Suite au rejet de sa réclamation, M.B a saisi le TJ de Paris.

  • Il se prévaut de l'indivisibilité du statut de LMP. Il soutient que l'article 155-IV du CGI impose une appréciation globale des conditions de professionnalité au niveau du foyer fiscal, tous véhicules juridiques confondus. Partant, les seuils de 23 000 € de recettes et de 50 % des revenus professionnels devaient être appréciés en cumulant les résultats de l'activité exercée au travers de la SARL MC et de l'entreprise individuelle. Le caractère déficitaire de l'activité individuelle, dû aux amortissements, ne devait pas conduire à déqualifier les actifs immobiliers correspondants si, globalement, l'exploitation était bénéficiaire et prépondérante.
  • Puisque l'administration a admis l'exonération des parts de la SARL MC, il estime qu'elle a implicitement reconnu que l'activité de LMP du foyer fiscal remplissait les conditions légales. Elle ne peut en vertu de l'article L. 80 A du LPF et des principes de sécurité juridique et de cohérence, refuser cette même qualité aux biens immobiliers en direct participant à la même exploitation.
  • Enfin, selon lui, un traitement différencié des mêmes actifs professionnels selon leur mode de détention (direct ou via une société de personnes) constitue une rupture d'égalité injustifiée.

 

Sur le plan des principes, le juge a validé la thèse du contribuable

 

Il relève que le législateur

n'a pas entendu exonérer des actifs immobiliers pris isolément, mais bien une profession exercée par le redevable.

 

Il se fonde ensuite sur le renvoi opéré par l'article 975-V-1° aux deux seuils de l'article 155-IV du CGI, lequel dispose expressément que le respect des seuils de professionnalité s'apprécie au niveau du foyer fiscal pour l'ensemble des locations meublées. Il en déduit

une indivisibilité du statut de loueur en meublé professionnel et une unicité de la profession

les immeubles détenus en propre et ceux détenus via la SARL de famille constituant les outils de travail d'une seule et même exploitation.

 

Le tribunal renforce cette analyse par plusieurs éléments :

  • Il relève que la SARL de famille étant fiscalement transparente, M. [B] déclare l'intégralité de ses revenus de location meublée dans une déclaration unique à l'impôt sur le revenu.
  • Il considère par ailleurs que l'administration, en validant le caractère professionnel de l'activité pour les parts de la SARL, a reconnu que les conditions d'exonération étaient remplies au niveau du foyer fiscal et « ne saurait, sans violer les principes de sécurité juridique et de cohérence, soutenir une thèse inverse pour les actifs en direct participant à la même exploitation ».
  • Il juge enfin que l'administration « ne peut, sans commettre une erreur de droit, segmenter artificiellement une profession unique ».

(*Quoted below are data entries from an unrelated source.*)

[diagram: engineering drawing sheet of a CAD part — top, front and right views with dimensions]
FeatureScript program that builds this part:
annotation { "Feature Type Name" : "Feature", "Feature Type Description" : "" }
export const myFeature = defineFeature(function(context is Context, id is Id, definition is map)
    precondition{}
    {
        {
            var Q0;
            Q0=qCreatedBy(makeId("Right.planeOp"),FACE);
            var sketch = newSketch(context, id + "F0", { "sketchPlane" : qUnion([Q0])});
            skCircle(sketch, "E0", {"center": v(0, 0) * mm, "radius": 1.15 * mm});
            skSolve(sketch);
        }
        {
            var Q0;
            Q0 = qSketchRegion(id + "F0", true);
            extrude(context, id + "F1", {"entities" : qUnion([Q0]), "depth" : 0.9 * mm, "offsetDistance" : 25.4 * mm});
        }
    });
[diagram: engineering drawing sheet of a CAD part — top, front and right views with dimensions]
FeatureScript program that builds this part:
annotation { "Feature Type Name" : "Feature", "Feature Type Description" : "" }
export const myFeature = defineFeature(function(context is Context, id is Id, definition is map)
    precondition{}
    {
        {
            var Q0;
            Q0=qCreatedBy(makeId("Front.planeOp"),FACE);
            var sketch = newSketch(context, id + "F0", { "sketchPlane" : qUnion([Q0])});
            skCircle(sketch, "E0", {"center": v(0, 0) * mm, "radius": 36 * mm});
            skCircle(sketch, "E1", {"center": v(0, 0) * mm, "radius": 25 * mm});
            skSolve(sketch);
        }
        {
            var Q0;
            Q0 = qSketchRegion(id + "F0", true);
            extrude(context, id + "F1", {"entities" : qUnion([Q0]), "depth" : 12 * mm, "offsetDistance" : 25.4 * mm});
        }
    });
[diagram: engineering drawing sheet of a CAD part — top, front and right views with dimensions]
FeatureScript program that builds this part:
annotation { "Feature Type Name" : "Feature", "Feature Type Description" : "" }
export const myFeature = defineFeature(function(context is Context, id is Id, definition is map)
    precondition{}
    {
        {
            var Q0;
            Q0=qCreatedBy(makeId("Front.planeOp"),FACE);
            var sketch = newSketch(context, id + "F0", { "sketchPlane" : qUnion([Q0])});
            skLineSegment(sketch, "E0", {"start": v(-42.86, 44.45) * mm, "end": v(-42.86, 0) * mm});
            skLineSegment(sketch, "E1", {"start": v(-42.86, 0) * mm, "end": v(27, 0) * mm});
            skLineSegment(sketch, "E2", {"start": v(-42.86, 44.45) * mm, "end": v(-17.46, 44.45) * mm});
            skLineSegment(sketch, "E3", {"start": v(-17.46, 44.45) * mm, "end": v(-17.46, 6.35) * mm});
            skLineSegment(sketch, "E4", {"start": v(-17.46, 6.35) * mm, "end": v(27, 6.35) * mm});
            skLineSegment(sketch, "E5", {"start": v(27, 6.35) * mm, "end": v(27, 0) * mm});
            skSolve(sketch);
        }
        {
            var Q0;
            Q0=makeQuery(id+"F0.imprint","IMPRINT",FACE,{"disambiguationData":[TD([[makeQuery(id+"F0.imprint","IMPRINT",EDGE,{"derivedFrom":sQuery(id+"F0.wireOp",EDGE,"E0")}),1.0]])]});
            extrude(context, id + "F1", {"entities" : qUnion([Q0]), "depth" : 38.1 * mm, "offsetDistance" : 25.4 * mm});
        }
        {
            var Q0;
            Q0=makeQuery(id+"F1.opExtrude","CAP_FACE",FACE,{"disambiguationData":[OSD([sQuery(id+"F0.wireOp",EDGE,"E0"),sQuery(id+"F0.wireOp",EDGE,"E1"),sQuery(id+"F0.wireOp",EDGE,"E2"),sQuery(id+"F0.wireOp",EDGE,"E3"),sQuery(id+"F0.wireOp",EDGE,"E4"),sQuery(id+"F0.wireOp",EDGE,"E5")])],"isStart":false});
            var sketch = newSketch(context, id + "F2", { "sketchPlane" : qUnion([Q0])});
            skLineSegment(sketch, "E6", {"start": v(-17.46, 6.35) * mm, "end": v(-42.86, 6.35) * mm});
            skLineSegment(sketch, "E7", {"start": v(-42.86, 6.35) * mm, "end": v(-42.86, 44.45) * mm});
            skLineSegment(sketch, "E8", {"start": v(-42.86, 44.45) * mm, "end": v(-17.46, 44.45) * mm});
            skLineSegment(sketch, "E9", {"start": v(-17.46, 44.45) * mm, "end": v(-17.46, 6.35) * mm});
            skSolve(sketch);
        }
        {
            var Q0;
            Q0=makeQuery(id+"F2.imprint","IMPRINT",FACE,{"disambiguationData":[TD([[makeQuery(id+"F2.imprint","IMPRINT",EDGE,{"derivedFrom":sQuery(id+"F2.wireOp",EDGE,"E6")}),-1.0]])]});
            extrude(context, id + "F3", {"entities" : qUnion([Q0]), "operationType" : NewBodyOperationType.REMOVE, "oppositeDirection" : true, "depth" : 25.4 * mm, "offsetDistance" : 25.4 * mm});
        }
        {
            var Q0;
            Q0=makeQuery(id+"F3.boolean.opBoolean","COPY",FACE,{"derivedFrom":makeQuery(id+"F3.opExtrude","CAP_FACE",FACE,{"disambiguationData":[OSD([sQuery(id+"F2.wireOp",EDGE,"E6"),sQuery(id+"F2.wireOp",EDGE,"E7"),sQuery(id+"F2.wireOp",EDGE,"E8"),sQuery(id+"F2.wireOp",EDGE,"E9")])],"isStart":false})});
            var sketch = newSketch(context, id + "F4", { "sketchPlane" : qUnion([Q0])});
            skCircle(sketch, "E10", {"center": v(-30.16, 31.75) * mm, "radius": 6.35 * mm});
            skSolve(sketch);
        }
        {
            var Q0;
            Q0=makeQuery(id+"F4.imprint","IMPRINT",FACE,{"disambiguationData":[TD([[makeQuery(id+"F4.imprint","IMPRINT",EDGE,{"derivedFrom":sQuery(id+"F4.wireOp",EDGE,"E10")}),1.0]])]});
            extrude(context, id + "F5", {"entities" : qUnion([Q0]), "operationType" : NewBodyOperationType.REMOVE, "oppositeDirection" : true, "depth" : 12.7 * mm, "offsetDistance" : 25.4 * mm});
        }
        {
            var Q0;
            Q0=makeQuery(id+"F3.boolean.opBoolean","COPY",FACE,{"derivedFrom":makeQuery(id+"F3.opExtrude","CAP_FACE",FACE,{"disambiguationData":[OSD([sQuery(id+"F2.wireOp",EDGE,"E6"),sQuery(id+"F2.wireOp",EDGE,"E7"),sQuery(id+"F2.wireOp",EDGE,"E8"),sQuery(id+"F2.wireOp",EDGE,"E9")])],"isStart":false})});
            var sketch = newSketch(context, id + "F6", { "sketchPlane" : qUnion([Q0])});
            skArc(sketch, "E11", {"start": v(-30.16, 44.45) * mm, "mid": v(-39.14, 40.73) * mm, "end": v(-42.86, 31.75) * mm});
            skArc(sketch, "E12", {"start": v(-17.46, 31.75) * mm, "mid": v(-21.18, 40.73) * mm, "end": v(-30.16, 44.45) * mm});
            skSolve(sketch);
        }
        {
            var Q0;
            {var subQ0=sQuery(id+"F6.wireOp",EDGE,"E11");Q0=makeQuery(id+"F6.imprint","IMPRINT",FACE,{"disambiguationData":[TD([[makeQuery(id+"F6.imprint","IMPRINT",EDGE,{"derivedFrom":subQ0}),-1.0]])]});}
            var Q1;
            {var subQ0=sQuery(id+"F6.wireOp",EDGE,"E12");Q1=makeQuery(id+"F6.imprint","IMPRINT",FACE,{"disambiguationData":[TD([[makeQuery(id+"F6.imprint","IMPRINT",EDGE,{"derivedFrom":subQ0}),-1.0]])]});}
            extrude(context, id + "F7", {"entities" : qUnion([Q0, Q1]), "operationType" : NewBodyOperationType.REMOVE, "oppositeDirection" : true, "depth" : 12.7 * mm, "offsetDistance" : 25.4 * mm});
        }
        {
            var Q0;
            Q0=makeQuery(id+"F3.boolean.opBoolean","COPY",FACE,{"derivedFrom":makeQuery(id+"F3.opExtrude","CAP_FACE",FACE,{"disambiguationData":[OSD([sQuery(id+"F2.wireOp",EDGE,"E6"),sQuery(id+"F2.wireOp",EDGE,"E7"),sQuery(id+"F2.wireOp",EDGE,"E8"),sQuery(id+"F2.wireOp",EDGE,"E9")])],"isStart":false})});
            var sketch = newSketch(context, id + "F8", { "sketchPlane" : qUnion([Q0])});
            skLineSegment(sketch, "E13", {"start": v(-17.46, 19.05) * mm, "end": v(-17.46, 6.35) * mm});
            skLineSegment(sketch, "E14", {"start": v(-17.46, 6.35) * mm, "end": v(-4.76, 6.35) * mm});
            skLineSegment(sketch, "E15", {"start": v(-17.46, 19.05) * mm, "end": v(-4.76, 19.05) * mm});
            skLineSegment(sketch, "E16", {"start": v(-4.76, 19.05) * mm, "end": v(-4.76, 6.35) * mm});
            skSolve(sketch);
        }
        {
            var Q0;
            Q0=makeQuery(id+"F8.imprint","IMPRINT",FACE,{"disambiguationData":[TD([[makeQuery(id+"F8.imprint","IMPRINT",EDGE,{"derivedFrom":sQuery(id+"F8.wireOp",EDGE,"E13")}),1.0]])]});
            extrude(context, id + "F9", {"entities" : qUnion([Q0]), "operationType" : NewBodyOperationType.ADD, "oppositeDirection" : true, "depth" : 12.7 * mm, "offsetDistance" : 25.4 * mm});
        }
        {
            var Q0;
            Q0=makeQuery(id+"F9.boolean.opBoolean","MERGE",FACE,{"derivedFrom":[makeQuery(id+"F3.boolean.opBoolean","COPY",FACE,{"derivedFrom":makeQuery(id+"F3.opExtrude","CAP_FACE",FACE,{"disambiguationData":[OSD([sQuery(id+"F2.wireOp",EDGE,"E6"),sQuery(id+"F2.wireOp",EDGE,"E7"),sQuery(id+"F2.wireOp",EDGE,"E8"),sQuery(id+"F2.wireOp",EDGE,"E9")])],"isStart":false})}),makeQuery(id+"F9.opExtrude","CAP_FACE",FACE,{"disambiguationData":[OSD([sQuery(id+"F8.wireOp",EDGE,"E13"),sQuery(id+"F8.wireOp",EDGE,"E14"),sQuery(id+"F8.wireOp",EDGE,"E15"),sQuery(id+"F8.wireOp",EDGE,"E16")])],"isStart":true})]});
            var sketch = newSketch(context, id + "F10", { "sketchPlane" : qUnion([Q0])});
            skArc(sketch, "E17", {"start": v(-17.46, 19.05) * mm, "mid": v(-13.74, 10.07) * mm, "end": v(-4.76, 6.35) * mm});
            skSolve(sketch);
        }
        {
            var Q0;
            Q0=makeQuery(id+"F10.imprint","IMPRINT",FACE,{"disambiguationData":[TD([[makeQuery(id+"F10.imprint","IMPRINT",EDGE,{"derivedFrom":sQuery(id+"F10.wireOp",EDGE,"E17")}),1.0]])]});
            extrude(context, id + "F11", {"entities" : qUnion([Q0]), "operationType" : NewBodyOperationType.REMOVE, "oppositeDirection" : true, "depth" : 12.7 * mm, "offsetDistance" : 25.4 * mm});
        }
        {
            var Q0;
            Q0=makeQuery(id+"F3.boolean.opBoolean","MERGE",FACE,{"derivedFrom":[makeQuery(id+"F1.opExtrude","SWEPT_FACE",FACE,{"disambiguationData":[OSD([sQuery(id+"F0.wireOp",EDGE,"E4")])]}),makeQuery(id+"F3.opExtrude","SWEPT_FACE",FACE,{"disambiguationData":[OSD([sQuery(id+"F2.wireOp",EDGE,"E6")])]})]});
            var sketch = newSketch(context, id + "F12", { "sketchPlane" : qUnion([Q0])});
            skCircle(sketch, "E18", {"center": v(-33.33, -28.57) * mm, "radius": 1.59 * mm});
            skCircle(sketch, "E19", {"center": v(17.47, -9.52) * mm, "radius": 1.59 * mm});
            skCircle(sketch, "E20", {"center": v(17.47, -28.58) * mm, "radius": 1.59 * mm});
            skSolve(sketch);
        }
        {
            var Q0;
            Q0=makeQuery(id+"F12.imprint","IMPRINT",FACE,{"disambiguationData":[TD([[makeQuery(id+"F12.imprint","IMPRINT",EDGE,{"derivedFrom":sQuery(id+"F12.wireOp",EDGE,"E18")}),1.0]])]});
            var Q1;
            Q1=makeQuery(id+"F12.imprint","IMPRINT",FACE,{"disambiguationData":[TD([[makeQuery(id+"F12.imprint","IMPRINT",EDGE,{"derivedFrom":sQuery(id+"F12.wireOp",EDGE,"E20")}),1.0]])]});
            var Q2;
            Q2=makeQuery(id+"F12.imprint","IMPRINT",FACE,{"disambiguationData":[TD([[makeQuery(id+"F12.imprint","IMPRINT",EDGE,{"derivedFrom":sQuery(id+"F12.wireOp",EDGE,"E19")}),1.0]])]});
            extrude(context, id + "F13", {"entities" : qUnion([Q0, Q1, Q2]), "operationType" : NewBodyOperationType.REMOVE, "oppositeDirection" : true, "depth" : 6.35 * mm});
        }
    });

Le tribunal conclut que les conditions de seuils

doivent faire l'objet d'une appréciation globale de l'activité de loueur en meublé professionnel, le caractère déficitaire d'un segment de l'activité ne pouvant déqualifier l'actif si, au cas particulier, la somme totale des résultats atteint les seuils requis.

 

Toutefois, le tribunal a débouté M. B sur le terrain de la preuve

Il a rappelé qu'il incombait au contribuable revendiquant une exonération d'en justifier les conditions. Or, au cas particulier, le demandeur s'est contenté de produire ses seuls avis d'IFI, omettant de fournir au juge les liasses fiscales, les déclarations de revenus ou tout autre élément chiffré permettant de vérifier que l'activité consolidée (SARL + détention directe) atteignait effectivement les seuils légaux. Face à cette carence, le juge a rejeté les demandes d'annulation et de décharge.

 

 

Pour le juge,le statut de loueur en meublé professionnel (LMP) est indivisible et que l'appréciation des seuils de l'article 975-V-1° du CGI doit être globale, en cumulant l'activité individuelle et celle exercée au travers d'une SARL de famille fiscalement transparente.